Les échanges que Northvolt a eus avec le gouvernement Legault sans être inscrite au registre des lobbyistes du Québec, que La Presse a révélés vendredi, font l’objet d’une plainte au Commissaire au lobbyisme du Québec.

« La saga Northvolt soulevait dès son annonce d’importantes préoccupations : on nous confirme aujourd’hui qu’on a raison de s’inquiéter », a affirmé le député Haroun Bouazzi, porte-parole de Québec solidaire en matière d’énergie, indiquant avoir lui-même porté plainte.

Northvolt a eu des discussions avec des fonctionnaires du ministère de l’Économie, de l’Innovation et de l’Énergie dès novembre 2022 et un déjeuner avec le ministre Pierre Fitzgibbon en février 2023 sans être inscrite au registre des lobbyistes.

Ces rencontres sont d’ailleurs intervenues avant que le gouvernement Legault modifie les règles pour éviter à la multinationale suédoise de devoir soumettre son projet de « giga-usine » de batteries en Montérégie au Bureau d’audiences publiques sur l’environnement (BAPE).

Omettre volontairement des rencontres et contourner les règles environnementales, c’est ça, le ‘‘changement d’attitude’’ de François Legault ?

▸ Matériel d'étude
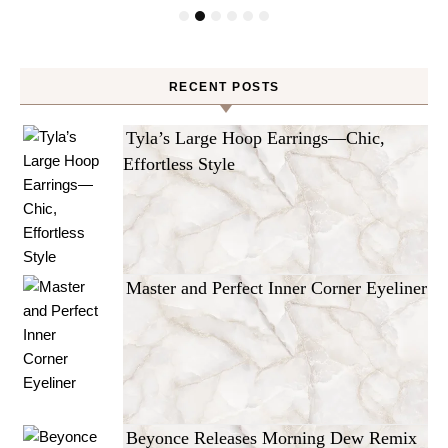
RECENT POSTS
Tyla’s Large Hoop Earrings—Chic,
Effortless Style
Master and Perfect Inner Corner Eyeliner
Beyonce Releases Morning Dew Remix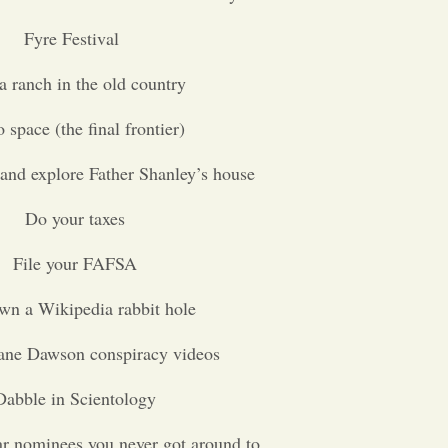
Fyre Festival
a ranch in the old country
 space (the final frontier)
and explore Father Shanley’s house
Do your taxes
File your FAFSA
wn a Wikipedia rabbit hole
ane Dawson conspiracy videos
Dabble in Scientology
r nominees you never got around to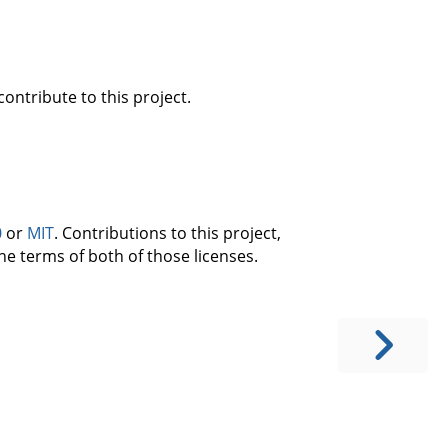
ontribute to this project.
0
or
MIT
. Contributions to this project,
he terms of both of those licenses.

--

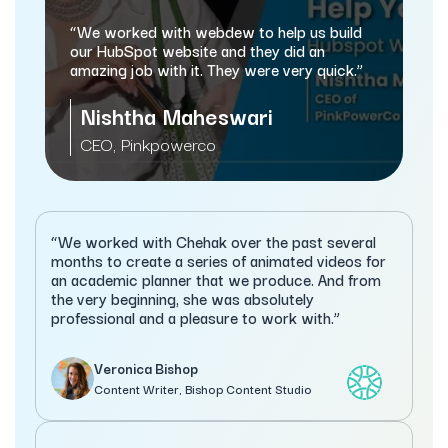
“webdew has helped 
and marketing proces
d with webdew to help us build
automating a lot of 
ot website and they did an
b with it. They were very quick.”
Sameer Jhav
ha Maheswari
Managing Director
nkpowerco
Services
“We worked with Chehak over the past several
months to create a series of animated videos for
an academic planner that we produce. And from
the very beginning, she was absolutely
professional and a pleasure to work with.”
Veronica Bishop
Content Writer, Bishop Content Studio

---

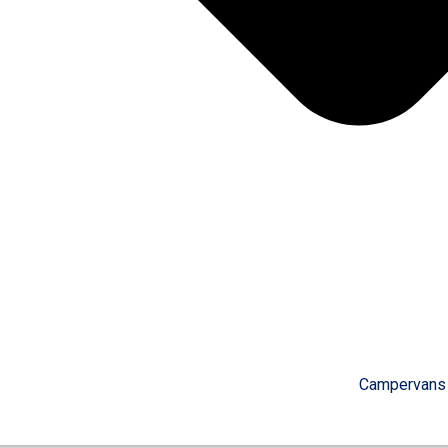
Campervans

▸ Votre objectif
Recopiez intégralement l'extrait sur Northvolt, mot pour mot et sans aucune modification.

▸ Corrigé de l'exercice
Les échanges que Northvolt a eus avec le gouvernement Legault sans être inscrite au registre des lobbyistes du Québec, que La Presse a révélés vendredi, font l’objet d’une plainte au Commissaire au lobbyisme du Québec.

« La saga Northvolt soulevait dès son annonce d’importantes préoccupations : on nous confirme aujourd’hui qu’on a raison de s’inquiéter », a affirmé le député Haroun Bouazzi, porte-parole de Québec solidaire en matière d’énergie, indiquant avoir lui-même porté plainte.

Northvolt a eu des discussions avec des fonctionnaires du ministère de l’Économie, de l’Innovation et de l’Énergie dès novembre 2022 et un déjeuner avec le ministre Pierre Fitzgibbon en février 2023 sans être inscrite au registre des lobbyistes.

Ces rencontres sont d’ailleurs intervenues avant que le gouvernement Legault modifie les règles pour éviter à la multinationale suédoise de devoir soumettre son projet de « giga-usine » de batteries en Montérégie au Bureau d’audiences publiques sur l’environnement (BAPE).

Omettre volontairement des rencontres et contourner les règles environnementales, c’est ça, le ‘‘changement d’attitude’’ de François Legault ?